→ **INSTRUCTION**
Reproduce the listing below with every occurrence of "core values" changed to "guiding principles" and all other text left as is. Leave the pictures out of your answer.

------------------------------------------------------------

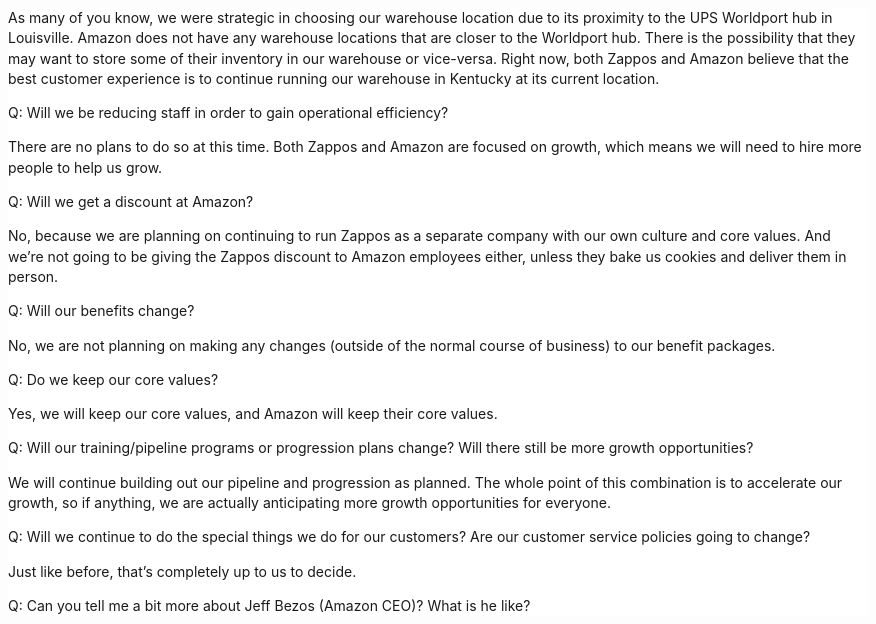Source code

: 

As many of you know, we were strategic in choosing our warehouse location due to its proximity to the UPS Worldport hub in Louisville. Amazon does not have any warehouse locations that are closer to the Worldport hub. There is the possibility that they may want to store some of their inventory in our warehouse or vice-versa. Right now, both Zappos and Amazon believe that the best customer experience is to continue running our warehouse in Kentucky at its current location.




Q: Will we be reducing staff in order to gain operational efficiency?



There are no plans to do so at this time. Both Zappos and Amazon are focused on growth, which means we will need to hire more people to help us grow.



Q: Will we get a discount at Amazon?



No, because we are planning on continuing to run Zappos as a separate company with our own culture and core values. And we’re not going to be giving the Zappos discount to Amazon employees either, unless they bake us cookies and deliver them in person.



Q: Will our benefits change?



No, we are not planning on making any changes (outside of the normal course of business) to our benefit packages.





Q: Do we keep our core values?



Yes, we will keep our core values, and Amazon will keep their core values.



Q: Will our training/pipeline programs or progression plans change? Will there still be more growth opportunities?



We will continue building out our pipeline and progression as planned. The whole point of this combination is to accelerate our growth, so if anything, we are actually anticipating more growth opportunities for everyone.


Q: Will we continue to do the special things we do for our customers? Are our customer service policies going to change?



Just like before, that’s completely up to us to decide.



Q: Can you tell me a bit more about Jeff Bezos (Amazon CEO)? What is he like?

------------------------------------------------------------

→ **TASK RESULT**
Source code

: 

As many of you know, we were strategic in choosing our warehouse location due to its proximity to the UPS Worldport hub in Louisville. Amazon does not have any warehouse locations that are closer to the Worldport hub. There is the possibility that they may want to store some of their inventory in our warehouse or vice-versa. Right now, both Zappos and Amazon believe that the best customer experience is to continue running our warehouse in Kentucky at its current location.




Q: Will we be reducing staff in order to gain operational efficiency?



There are no plans to do so at this time. Both Zappos and Amazon are focused on growth, which means we will need to hire more people to help us grow.



Q: Will we get a discount at Amazon?



No, because we are planning on continuing to run Zappos as a separate company with our own culture and guiding principles. And we’re not going to be giving the Zappos discount to Amazon employees either, unless they bake us cookies and deliver them in person.



Q: Will our benefits change?



No, we are not planning on making any changes (outside of the normal course of business) to our benefit packages.





Q: Do we keep our guiding principles?



Yes, we will keep our guiding principles, and Amazon will keep their guiding principles.



Q: Will our training/pipeline programs or progression plans change? Will there still be more growth opportunities?



We will continue building out our pipeline and progression as planned. The whole point of this combination is to accelerate our growth, so if anything, we are actually anticipating more growth opportunities for everyone.


Q: Will we continue to do the special things we do for our customers? Are our customer service policies going to change?



Just like before, that’s completely up to us to decide.



Q: Can you tell me a bit more about Jeff Bezos (Amazon CEO)? What is he like?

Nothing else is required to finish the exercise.